As for the discussion; I think it comes to various personal and circumstantial factors. Logically if the machine 'virtual' life = 'authentic' life, then you would incur a traveling for moving between realities (as, there is no such thing as 'free' movement). Therefore to minimize energy wastage, you may as well stay in this 'authentic' reality. Otherwise, if you were stuck in the 'virtual' reality, you would still incur a cost to move. Therefore, economically moving is not advisable in that case.
Philosophically - we are emotionally attached to that which we hold dear as reality and comfort; you will feel familiar with those who understand your experiences, places of living etc. So you must sacrifice familiarity to move to a new 'better' version with different sources of 'comfort'. It is a risk, and as humans we would be suspicious of such promises - so in reality we may stay here on earth.

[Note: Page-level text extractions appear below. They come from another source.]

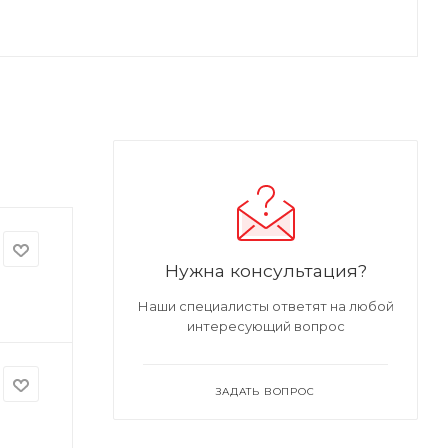
Нужна консультация?
Наши специалисты ответят на любой
интересующий вопрос
ЗАДАТЬ ВОПРОС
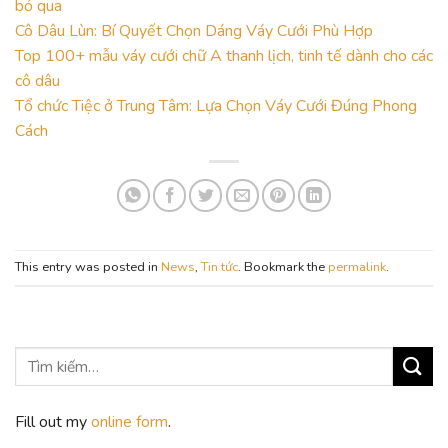
bỏ qua
Cô Dâu Lùn: Bí Quyết Chọn Dáng Váy Cưới Phù Hợp
Top 100+ mẫu váy cưới chữ A thanh lịch, tinh tế dành cho các
cô dâu
Tổ chức Tiệc ở Trung Tâm: Lựa Chọn Váy Cưới Đúng Phong
Cách
This entry was posted in
News
,
Tin tức
. Bookmark the
permalink
.
Fill out my
online form
.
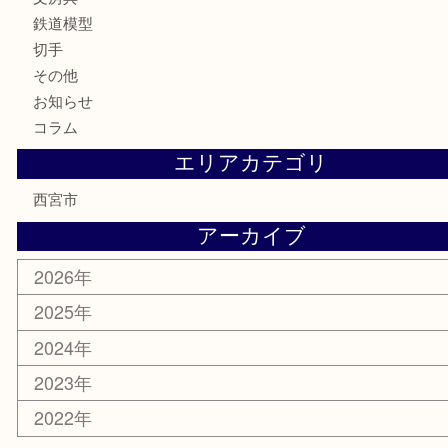
骨董品
金製品
銀製品
古美術品
食器
テレホンカード
商品券
金券
株主優待券
はがき
古銭
金貨
記念メダル
香水
勲章
おもちゃ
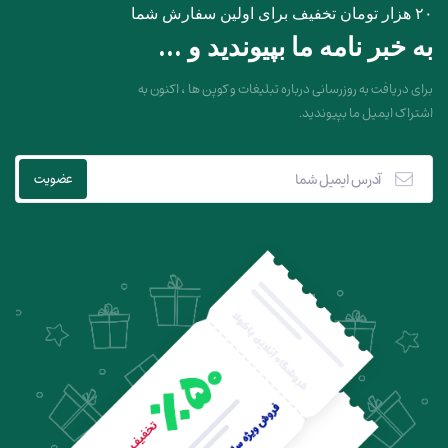
۲۰ هزار تومان تخفیف برای اولین سفارش شما
به خبر نامه ما بپیوندید و ...
برای دریافت به روزرسانی درباره تبلیغات و کوپن ها ، اکنون به
اشتراک ایمیل ما بپیوندید.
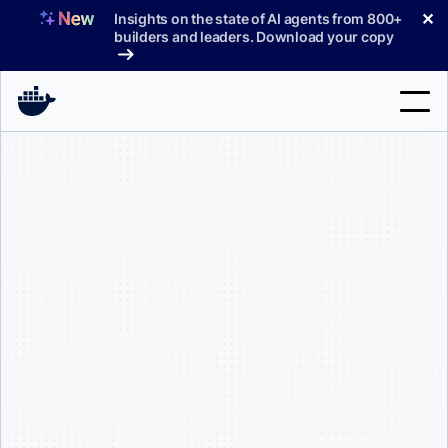
コ
✕
Insights on the state of AI agents from 800+
ン
builders and leaders. Download your copy
テ
ン
ツ
へ
検
ス
索
キ
ッ
製品
プ
サポート
料金プラン
ブログ
従業員が250
ドキュメント
1000 万ドル
サインイン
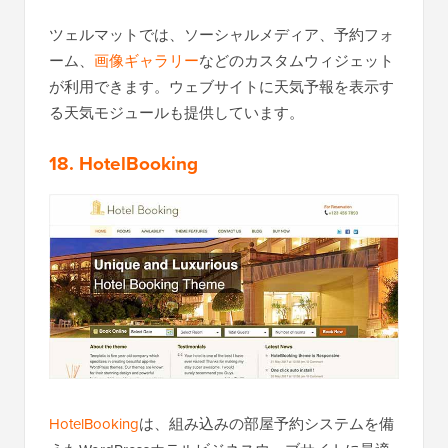
ツェルマットでは、ソーシャルメディア、予約フォ
ーム、
画像ギャラリー
などのカスタムウィジェット
が利用できます。ウェブサイトに天気予報を表示す
る天気モジュールも提供しています。
18. HotelBooking
HotelBooking
は、組み込みの部屋予約システムを備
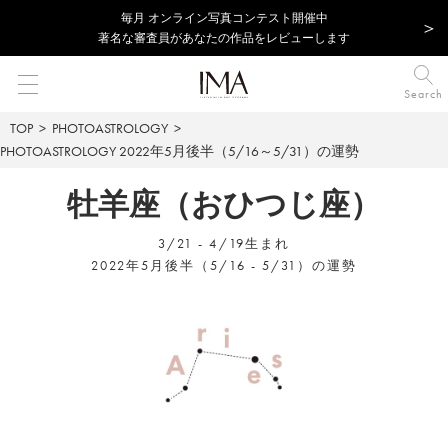
毎⽉ オンライン写真コンテスト開催中
著名な審査員があなたの作品をレビューします
Search
TOP
PHOTOASTROLOGY
PHOTOASTROLOGY
2022年5月後半（5/16～5/31）の運勢
牡羊座（おひつじ座）
3/21 - 4/19生まれ
2022年5月後半（5/16 - 5/31）の運勢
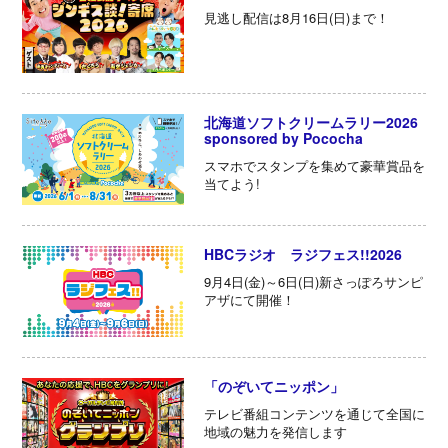
見逃し配信は8月16日(日)まで！
北海道ソフトクリームラリー2026
sponsored by Pococha
スマホでスタンプを集めて豪華賞品を
当てよう!
HBCラジオ ラジフェス!!2026
9月4日(金)～6日(日)新さっぽろサンピ
アザにて開催！
「のぞいてニッポン」
テレビ番組コンテンツを通じて全国に
地域の魅力を発信します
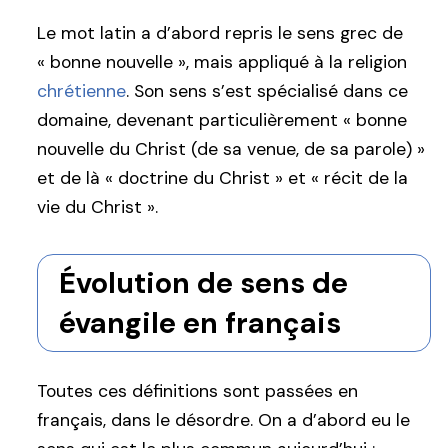
Le mot latin a d’abord repris le sens grec de
« bonne nouvelle », mais appliqué à la religion
chrétienne
. Son sens s’est spécialisé dans ce
domaine, devenant particulièrement « bonne
nouvelle du Christ (de sa venue, de sa parole) »
et de là « doctrine du Christ » et « récit de la
vie du Christ ».
Évolution de sens de
évangile en français
Toutes ces définitions sont passées en
français, dans le désordre. On a d’abord eu le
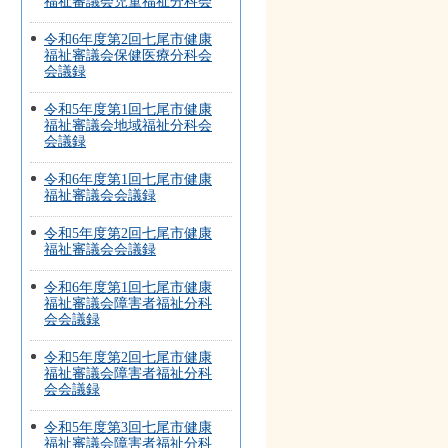
福祉審議会児童福祉分科会
令和6年度第2回七尾市健康
福祉審議会保健医療分科会
会議録
令和5年度第1回七尾市健康
福祉審議会地域福祉分科会
会議録
令和6年度第1回七尾市健康
福祉審議会会議録
令和5年度第2回七尾市健康
福祉審議会会議録
令和6年度第1回七尾市健康
福祉審議会障害者福祉分科
会会議録
令和5年度第2回七尾市健康
福祉審議会障害者福祉分科
会会議録
令和5年度第3回七尾市健康
福祉審議会障害者福祉分科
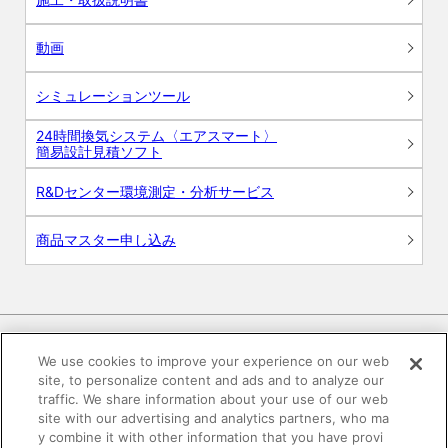
動画
シミュレーションツール
24時間換気システム〈エアスマート〉
簡易設計見積ソフト
R&Dセンター環境測定・分析サービス
商品マスター申し込み
We use cookies to improve your experience on our web
site, to personalize content and ads and to analyze our
電子公告
このWEBサイトについて
traffic. We share information about your use of our web
site with our advertising and analytics partners, who ma
プライバシーポリシー
y combine it with other information that you have provi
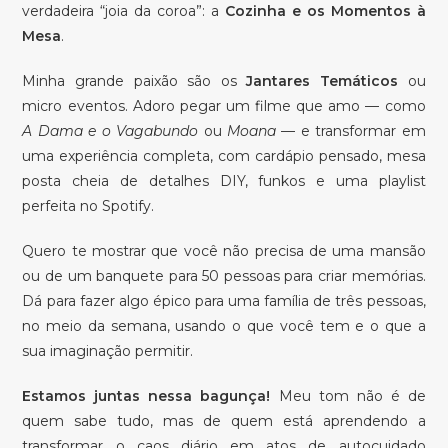
verdadeira “joia da coroa”: a
Cozinha e os Momentos à
Mesa
.
Minha grande paixão são os
Jantares Temáticos
ou
micro eventos. Adoro pegar um filme que amo — como
A Dama e o Vagabundo
ou
Moana
— e transformar em
uma experiência completa, com cardápio pensado, mesa
posta cheia de detalhes DIY, funkos e uma playlist
perfeita no Spotify.
Quero te mostrar que você não precisa de uma mansão
ou de um banquete para 50 pessoas para criar memórias.
Dá para fazer algo épico para uma família de três pessoas,
no meio da semana, usando o que você tem e o que a
sua imaginação permitir.
Estamos juntas nessa bagunça!
Meu tom não é de
quem sabe tudo, mas de quem está aprendendo a
transformar o caos diário em atos de autocuidado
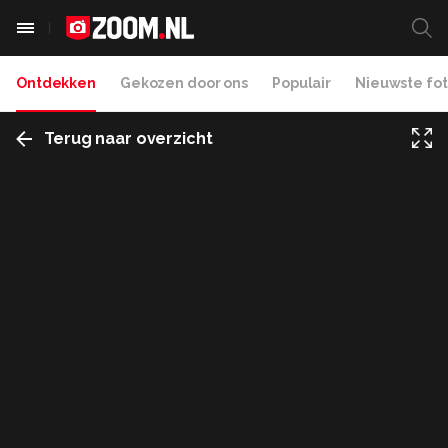
Ontdekken
Gekozen door ons
Populair
Nieuwste fot
Terug naar overzicht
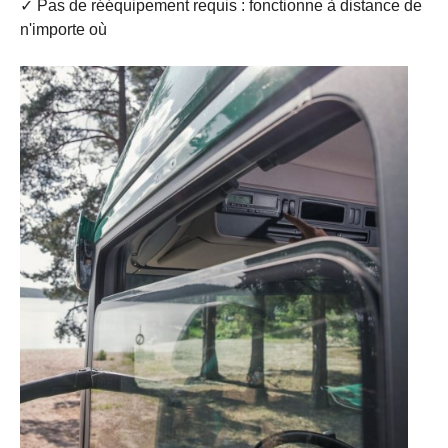
✓ Pas de rééquipement requis : fonctionne à distance de
n'importe où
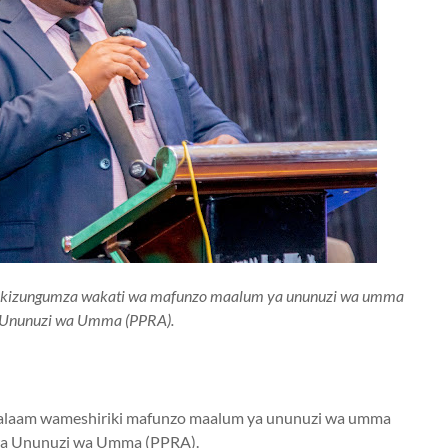
Akizungumza wakati wa mafunzo maalum ya ununuzi wa umma
 Ununuzi wa Umma (PPRA).
 Salaam wameshiriki mafunzo maalum ya ununuzi wa umma
wa Ununuzi wa Umma (PPRA).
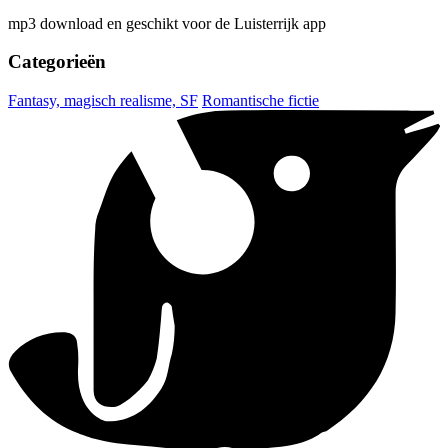
mp3 download en geschikt voor de Luisterrijk app
Categorieën
Fantasy, magisch realisme, SF
Romantische fictie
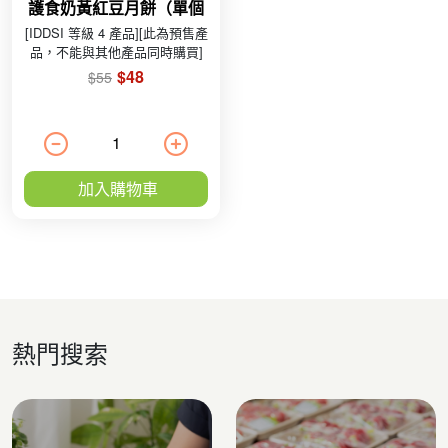
護食奶黃紅豆月餅（單個
裝48g）
[IDDSI 等級 4 產品][此為預售產
品，不能與其他產品同時購買]
$48
$55
加入購物車
熱門搜索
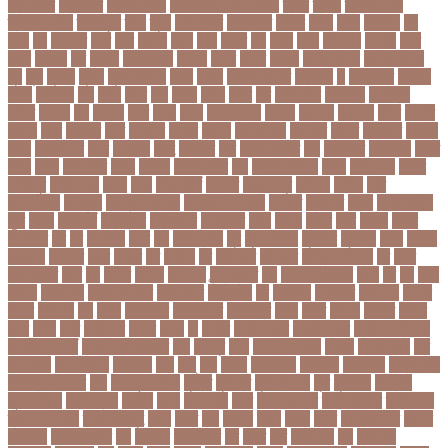
ক্রিকেটার
ক্রিটেটার
ক্রিস গেইল
ক্রিস্টিয়ানো রোনালদো
ক্লাব
ক্লাস
ক্লাস বণ্টন
ক্লাসের সময়
ক্ষতিপূরণ
ক্ষমা
ক্ষুধা
ক্ষেপণাস্ত্র
খ-ইউনিট
খওয়র
খজন
খতয়
খতিয়ান
খদ
খদয
খন
খনদকর
খনর
খবর
খয়লন
খরক
খরচ
খরচর
খল
খলছ
খলদ
খলনয়ক
খলয়ড়
খলর
খলল
খললও
খশ
খাওয়া
খাগড়াছড়ি
খাজনা
খাবার
খামার
খারিজ
খালেদ জিয়া
খালেদা জিয়া
খুন
খুনি
খুলছে
খুলনা
খুলনা বিভাগ
খেলা
খোলা
খোলার তারিখ
খ্রিস্টান
গ
গ ইউনিট
গইলক
গগল
গঙ্গাচড়া
গছ
গছন
গছর
গড়
গড়ই
গড়য়
গড়র
গণ
গণতনতর
গণশিক্ষা
গণহত্যা
গণিত
গতরস
গন
গনধক
গনর
গনস
গপন
গপলগঞজ
গবষক
গবেষক
গবেষণা
গভর
গভর্নর
গয়নদ
গয়ব
গযলরর
গরট
গরডনর
গরতব
গরনথ
গরনথমলয়
গরপতর
গরপর
গরফতর
গরফথ
গরভ
গরভধরণর
গরম
গরযনড
গরহ
গরহকর
গরু
গরুর গোসত
গল
গলগলত
গলডকপ
গলত
গলন
গলপ
গলপসটট
গলল
গলশন
গলায় ফাঁশি
গল্প
গসটরমবভষক
গসল
গাইবান্ধা
গাজর
গাজীপুর
গাড়ি নিয়ে
গুগল
গুচ্ছ
গুচ্ছ ভর্তি
গুজরাট
গুরুদাসপুর
গুলশান
গেইল
গেট
গোপালগঞ্জ
গোয়েন্দা
গোয়েন্দা সংস্থা
গোলটেবিল বৈঠক
গোশত
গ্যালারি
গ্রিস
গ্রীষ্মকালীন
ছুটি
গ্রুপ
গ্রুপপর্ব
গ্রেপ্তার
গ্রেফতার
ঘ ইউনিট
ঘচল
ঘটনয়
ঘটনর
ঘণট
ঘণটই
ঘণটর
ঘনষঠদর
ঘম
ঘর
ঘরণঝড়
ঘষণ
ঘস
ঘাড় ব্যাথা
ঘুম
ঘুরে বেড়াই
ঘুষখোর
ঘূর্ণিঝড়
চইল
চইলন
চকৎসয়
চকদরর
চকর
চকরর
চখ
চখতল
চট
চটটগরম
চট্টগ্রাম
চট্টগ্রাম বিভাগ
চঠ
চতর
চতরকরমট
চদর
চন
চনদর
চননই
চননইক
চন্দ্রগ্রহণ
চপ
চপইনববগঞজ
চপয়
চব
চয়
চযন
চযনল
চযমপয়ন
চযমপয়নশপর
চয়রমযনর
চযলঞজ
চর
চরজনই
চরডকত
চরনদরয়
চরপশ
চরমর
চর্মরোগ
চল
চলক
চলচচতর
চলচচতরর
চলচ্চিত্র
চলছ
চলত
চলনই
চলনত
চলনর
চলর
চলল
চষট
চষটকরর
চষদর
চসক
চা
চাকরি
চাকরিবাকরি
চাকরির খবর
চাকরির পত্রিকা
চাকরির পরামর্শ
চাকরির সাক্ষাৎকার
চাঁদ
চাঁদপুর
চাঁদা
চাঁপাইনবাবগঞ্জ
চামড়া
চামড়া শিল্প
চার
চার বিষয়
চার সন্তান
চারুকলা
চাল
চালু
চাষ
চিকন
চিকিৎসক
চিকিৎসা
চিকিৎসা৷
চিত্রনায়ক
চিলড্রেনস হোম
চীন
চীন দূর পরবাস
চুক্তি
চুড়ান্ত
চুড়ান্ত রায়
চুরি
চুলকানি
চেন্নাই
সুপার কিংস
চেয়ারম্যান
চেলসি
চেলা
চোখ ওঠা
চোর
চোরা কারবার
চ্যাট জিপিটি
চ্যাম্পিয়ন
চ্যাম্পিয়ন লিগ
চ্যালেঞ্জসমুহ
ছটক
ছটত
ছড়
ছড়বন
ছড়য়
ছড়ল
ছতর
ছতরছতরদর
ছতরর
ছতরলগ
ছতরলগকরম
ছদ
ছদ্মবেশ
ছনতইকর
ছব
ছবত
ছবি
ছবির গল্প
ছয়
ছয় দফা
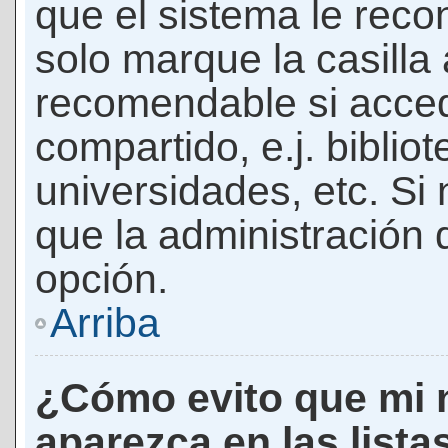
que el sistema le rec
solo marque la casilla 
recomendable si acced
compartido, e.j. biblio
universidades, etc. Si n
que la administración d
opción.
Arriba
¿Cómo evito que mi 
aparezca en las lista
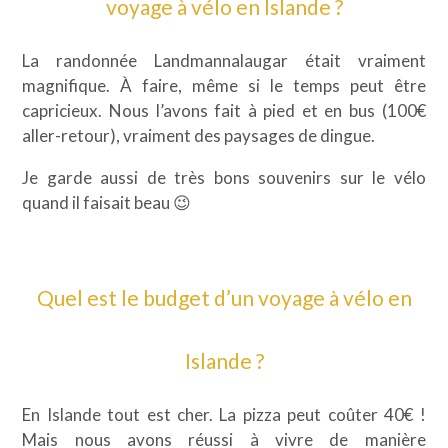
voyage à vélo en Islande ?
La randonnée Landmannalaugar était vraiment
magnifique. À faire, même si le temps peut être
capricieux. Nous l’avons fait à pied et en bus (100€
aller-retour), vraiment des paysages de dingue.
Je garde aussi de très bons souvenirs sur le vélo
quand il faisait beau 😉
Quel est le budget d’un voyage à vélo en
Islande ?
En Islande tout est cher. La pizza peut coûter 40€ !
Mais nous avons réussi à vivre de manière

That's that! Thanks for the great post and work. Keep thinking ^^ . . .
Thank you so much!
The concept that you seem to be describing there, from what i understand, is called status quo bias, meaning people will be hesitant to change from what they have always known/believed/etc. And this is something that I definitely recognize the validity in. What I think is important to note here is that I don't mean to suggest that EVERYONE would make the same choice that I would (specifically, choosing to enter the Experience Machine). Instead, a big part of my criticism of Nozick here is that he seems to suggest that everyone would make the same decision that he would, and completely overlooks, as you said, personal and circumstantial factors. He says that anyone put in that position would say no to the machine just because HE thinks there is something more to life than (or rather, intrinsic goods other than) happiness.
Another thing to consider in Nozick's experiment is that he says to assume that everyone will be entering the machines, ignoring the logistics of things like machine maintenance. So if you assume that to be the case, then I believe that for most people there wouldn't be much to the world if it were completely devoid of all other people. Considering that the world would be fundamentally changed by the existence of the Experience Machine, status quo bias would hold very little weight since the status quo would cease to exist.
Thanks again, I really appreciate all those stars and the supportive words, as well as your contribution to the discussion. It means a lot to me! :)
The description is much more interesting than animation itself, but still I think I should encourage people, who bother to offer some food for thought.
In regards to reality, "Reality is when you die" (song by Gorefest).
Hey thanks! Checked out the song, pretty nihilistically bleak outlook on death (which definitely has it's place, I'm not saying that to discredit that viewpoint at all). I think particularly interesting are the lyrics "It wasn't real life, In fact just a play...", which expresses an idea in this context that many people in various societies today tend to just stick to the mould and be who they're told to be, rather than truly living. Also I like the idea insinuated by the title, especially because it is fairly pertinent to my understanding of what happens in the brain when a body dies. I'm a pretty big fan of the speculated concept (I say speculated because this isn't a "proven" theory and might not be a particularly well-accepted belief) that the pineal gland releases a large quantity of N,N-DMT as the body dies, which would result in a dream like state that, effectively from the perspective of the person dying, would in fact be eternity.
There's an interesting clip in the film "Waking Life" in which there are two people lying in bed talking about consciousness, and one person says to the other that the last few minutes of brain activity would be very similar to what happens when you wake up at, say, 10:15, and then fall asleep and have this immensely elaborate dream with plot lines and all, then wake up again to find that it's 10:17. It means that those last few minutes of life in the brain are not only going to seem extremely elongated, but because there's no clear consensus on what happens after that (that's where religions come in) that "dream" will last forever. Interesting stuff, if you ask me.
Anyway, thanks again for all those stars and the music recommendation! Always appreciated.